**What needs to be done**
Extract the text from each of the rows below, reproducing every line verbatim and without alteration.
........
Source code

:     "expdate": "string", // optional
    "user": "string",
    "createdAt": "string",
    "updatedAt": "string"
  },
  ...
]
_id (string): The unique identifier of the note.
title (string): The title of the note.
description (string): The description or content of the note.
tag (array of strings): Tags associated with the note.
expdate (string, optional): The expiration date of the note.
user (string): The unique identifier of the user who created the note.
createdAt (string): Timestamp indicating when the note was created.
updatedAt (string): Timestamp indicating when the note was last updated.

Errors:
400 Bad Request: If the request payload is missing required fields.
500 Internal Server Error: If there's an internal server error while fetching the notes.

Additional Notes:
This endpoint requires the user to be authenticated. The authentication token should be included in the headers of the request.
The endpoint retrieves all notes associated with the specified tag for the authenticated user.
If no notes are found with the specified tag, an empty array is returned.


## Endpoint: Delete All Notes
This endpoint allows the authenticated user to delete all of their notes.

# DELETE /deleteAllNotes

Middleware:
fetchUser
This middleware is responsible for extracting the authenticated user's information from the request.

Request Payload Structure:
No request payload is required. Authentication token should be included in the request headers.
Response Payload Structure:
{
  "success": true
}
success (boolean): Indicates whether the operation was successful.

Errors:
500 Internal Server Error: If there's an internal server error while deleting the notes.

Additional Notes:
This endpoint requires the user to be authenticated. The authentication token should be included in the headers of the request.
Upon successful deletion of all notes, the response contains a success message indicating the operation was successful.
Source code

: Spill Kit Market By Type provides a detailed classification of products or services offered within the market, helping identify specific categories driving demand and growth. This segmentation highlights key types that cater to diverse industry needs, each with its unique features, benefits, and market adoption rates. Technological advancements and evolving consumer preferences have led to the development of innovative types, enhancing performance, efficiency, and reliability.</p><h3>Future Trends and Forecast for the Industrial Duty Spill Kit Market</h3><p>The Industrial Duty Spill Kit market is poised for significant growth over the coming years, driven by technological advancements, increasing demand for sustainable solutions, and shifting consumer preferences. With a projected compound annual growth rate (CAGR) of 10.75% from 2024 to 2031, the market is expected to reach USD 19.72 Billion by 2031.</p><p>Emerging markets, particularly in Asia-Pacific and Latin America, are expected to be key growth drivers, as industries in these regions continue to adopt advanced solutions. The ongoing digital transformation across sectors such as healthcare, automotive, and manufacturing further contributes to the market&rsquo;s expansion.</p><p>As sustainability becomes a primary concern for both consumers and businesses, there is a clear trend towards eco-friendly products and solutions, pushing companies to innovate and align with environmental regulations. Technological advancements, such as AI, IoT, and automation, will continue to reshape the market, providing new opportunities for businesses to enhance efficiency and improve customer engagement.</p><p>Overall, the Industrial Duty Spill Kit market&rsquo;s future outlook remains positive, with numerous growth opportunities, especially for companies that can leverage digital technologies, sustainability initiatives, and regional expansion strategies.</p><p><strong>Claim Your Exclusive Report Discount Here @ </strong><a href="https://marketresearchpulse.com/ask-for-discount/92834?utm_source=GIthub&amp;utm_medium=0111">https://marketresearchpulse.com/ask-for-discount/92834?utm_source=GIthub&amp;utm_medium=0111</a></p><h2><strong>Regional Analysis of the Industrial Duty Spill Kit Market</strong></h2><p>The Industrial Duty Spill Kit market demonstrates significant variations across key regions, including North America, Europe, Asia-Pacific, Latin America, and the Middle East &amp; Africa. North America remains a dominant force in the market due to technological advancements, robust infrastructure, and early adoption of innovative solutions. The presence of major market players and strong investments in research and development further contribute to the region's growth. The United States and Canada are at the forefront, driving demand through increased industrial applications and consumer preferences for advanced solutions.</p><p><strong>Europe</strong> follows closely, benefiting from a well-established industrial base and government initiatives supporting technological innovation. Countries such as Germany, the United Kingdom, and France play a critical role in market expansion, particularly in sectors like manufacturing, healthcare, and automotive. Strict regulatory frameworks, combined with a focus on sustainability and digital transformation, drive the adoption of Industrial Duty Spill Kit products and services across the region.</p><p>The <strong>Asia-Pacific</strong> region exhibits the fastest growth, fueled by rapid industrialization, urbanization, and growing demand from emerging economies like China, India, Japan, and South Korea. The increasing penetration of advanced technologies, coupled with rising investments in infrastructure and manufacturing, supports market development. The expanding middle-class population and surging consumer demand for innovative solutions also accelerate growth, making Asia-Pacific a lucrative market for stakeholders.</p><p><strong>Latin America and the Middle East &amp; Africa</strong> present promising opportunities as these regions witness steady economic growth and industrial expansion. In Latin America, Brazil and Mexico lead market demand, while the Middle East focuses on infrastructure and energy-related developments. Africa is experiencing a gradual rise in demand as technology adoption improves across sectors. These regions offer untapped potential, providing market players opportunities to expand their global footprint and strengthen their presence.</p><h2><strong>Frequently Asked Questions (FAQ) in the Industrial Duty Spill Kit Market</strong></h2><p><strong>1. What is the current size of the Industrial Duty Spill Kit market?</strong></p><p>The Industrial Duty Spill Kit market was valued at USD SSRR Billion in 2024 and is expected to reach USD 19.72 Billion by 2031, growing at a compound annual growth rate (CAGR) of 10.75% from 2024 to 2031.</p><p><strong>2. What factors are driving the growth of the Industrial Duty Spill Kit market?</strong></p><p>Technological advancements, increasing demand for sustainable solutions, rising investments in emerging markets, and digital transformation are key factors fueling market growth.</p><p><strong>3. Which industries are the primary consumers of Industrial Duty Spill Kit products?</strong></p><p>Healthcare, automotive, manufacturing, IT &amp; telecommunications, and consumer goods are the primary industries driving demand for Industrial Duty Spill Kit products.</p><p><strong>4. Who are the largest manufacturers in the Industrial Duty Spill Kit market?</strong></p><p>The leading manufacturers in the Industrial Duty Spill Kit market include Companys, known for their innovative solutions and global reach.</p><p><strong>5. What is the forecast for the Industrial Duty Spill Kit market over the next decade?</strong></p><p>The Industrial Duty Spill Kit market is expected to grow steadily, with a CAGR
........
**The answer**
Source code

:     "expdate": "string", // optional
    "user": "string",
    "createdAt": "string",
    "updatedAt": "string"
  },
  ...
]
_id (string): The unique identifier of the note.
title (string): The title of the note.
description (string): The description or content of the note.
tag (array of strings): Tags associated with the note.
expdate (string, optional): The expiration date of the note.
user (string): The unique identifier of the user who created the note.
createdAt (string): Timestamp indicating when the note was created.
updatedAt (string): Timestamp indicating when the note was last updated.

Errors:
400 Bad Request: If the request payload is missing required fields.
500 Internal Server Error: If there's an internal server error while fetching the notes.

Additional Notes:
This endpoint requires the user to be authenticated. The authentication token should be included in the headers of the request.
The endpoint retrieves all notes associated with the specified tag for the authenticated user.
If no notes are found with the specified tag, an empty array is returned.


## Endpoint: Delete All Notes
This endpoint allows the authenticated user to delete all of their notes.

# DELETE /deleteAllNotes

Middleware:
fetchUser
This middleware is responsible for extracting the authenticated user's information from the request.

Request Payload Structure:
No request payload is required. Authentication token should be included in the request headers.
Response Payload Structure:
{
  "success": true
}
success (boolean): Indicates whether the operation was successful.

Errors:
500 Internal Server Error: If there's an internal server error while deleting the notes.

Additional Notes:
This endpoint requires the user to be authenticated. The authentication token should be included in the headers of the request.
Upon successful deletion of all notes, the response contains a success message indicating the operation was successful.
Source code

: Spill Kit Market By Type provides a detailed classification of products or services offered within the market, helping identify specific categories driving demand and growth. This segmentation highlights key types that cater to diverse industry needs, each with its unique features, benefits, and market adoption rates. Technological advancements and evolving consumer preferences have led to the development of innovative types, enhancing performance, efficiency, and reliability.</p><h3>Future Trends and Forecast for the Industrial Duty Spill Kit Market</h3><p>The Industrial Duty Spill Kit market is poised for significant growth over the coming years, driven by technological advancements, increasing demand for sustainable solutions, and shifting consumer preferences. With a projected compound annual growth rate (CAGR) of 10.75% from 2024 to 2031, the market is expected to reach USD 19.72 Billion by 2031.</p><p>Emerging markets, particularly in Asia-Pacific and Latin America, are expected to be key growth drivers, as industries in these regions continue to adopt advanced solutions. The ongoing digital transformation across sectors such as healthcare, automotive, and manufacturing further contributes to the market&rsquo;s expansion.</p><p>As sustainability becomes a primary concern for both consumers and businesses, there is a clear trend towards eco-friendly products and solutions, pushing companies to innovate and align with environmental regulations. Technological advancements, such as AI, IoT, and automation, will continue to reshape the market, providing new opportunities for businesses to enhance efficiency and improve customer engagement.</p><p>Overall, the Industrial Duty Spill Kit market&rsquo;s future outlook remains positive, with numerous growth opportunities, especially for companies that can leverage digital technologies, sustainability initiatives, and regional expansion strategies.</p><p><strong>Claim Your Exclusive Report Discount Here @ </strong><a href="https://marketresearchpulse.com/ask-for-discount/92834?utm_source=GIthub&amp;utm_medium=0111">https://marketresearchpulse.com/ask-for-discount/92834?utm_source=GIthub&amp;utm_medium=0111</a></p><h2><strong>Regional Analysis of the Industrial Duty Spill Kit Market</strong></h2><p>The Industrial Duty Spill Kit market demonstrates significant variations across key regions, including North America, Europe, Asia-Pacific, Latin America, and the Middle East &amp; Africa. North America remains a dominant force in the market due to technological advancements, robust infrastructure, and early adoption of innovative solutions. The presence of major market players and strong investments in research and development further contribute to the region's growth. The United States and Canada are at the forefront, driving demand through increased industrial applications and consumer preferences for advanced solutions.</p><p><strong>Europe</strong> follows closely, benefiting from a well-established industrial base and government initiatives supporting technological innovation. Countries such as Germany, the United Kingdom, and France play a critical role in market expansion, particularly in sectors like manufacturing, healthcare, and automotive. Strict regulatory frameworks, combined with a focus on sustainability and digital transformation, drive the adoption of Industrial Duty Spill Kit products and services across the region.</p><p>The <strong>Asia-Pacific</strong> region exhibits the fastest growth, fueled by rapid industrialization, urbanization, and growing demand from emerging economies like China, India, Japan, and South Korea. The increasing penetration of advanced technologies, coupled with rising investments in infrastructure and manufacturing, supports market development. The expanding middle-class population and surging consumer demand for innovative solutions also accelerate growth, making Asia-Pacific a lucrative market for stakeholders.</p><p><strong>Latin America and the Middle East &amp; Africa</strong> present promising opportunities as these regions witness steady economic growth and industrial expansion. In Latin America, Brazil and Mexico lead market demand, while the Middle East focuses on infrastructure and energy-related developments. Africa is experiencing a gradual rise in demand as technology adoption improves across sectors. These regions offer untapped potential, providing market players opportunities to expand their global footprint and strengthen their presence.</p><h2><strong>Frequently Asked Questions (FAQ) in the Industrial Duty Spill Kit Market</strong></h2><p><strong>1. What is the current size of the Industrial Duty Spill Kit market?</strong></p><p>The Industrial Duty Spill Kit market was valued at USD SSRR Billion in 2024 and is expected to reach USD 19.72 Billion by 2031, growing at a compound annual growth rate (CAGR) of 10.75% from 2024 to 2031.</p><p><strong>2. What factors are driving the growth of the Industrial Duty Spill Kit market?</strong></p><p>Technological advancements, increasing demand for sustainable solutions, rising investments in emerging markets, and digital transformation are key factors fueling market growth.</p><p><strong>3. Which industries are the primary consumers of Industrial Duty Spill Kit products?</strong></p><p>Healthcare, automotive, manufacturing, IT &amp; telecommunications, and consumer goods are the primary industries driving demand for Industrial Duty Spill Kit products.</p><p><strong>4. Who are the largest manufacturers in the Industrial Duty Spill Kit market?</strong></p><p>The leading manufacturers in the Industrial Duty Spill Kit market include Companys, known for their innovative solutions and global reach.</p><p><strong>5. What is the forecast for the Industrial Duty Spill Kit market over the next decade?</strong></p><p>The Industrial Duty Spill Kit market is expected to grow steadily, with a CAGR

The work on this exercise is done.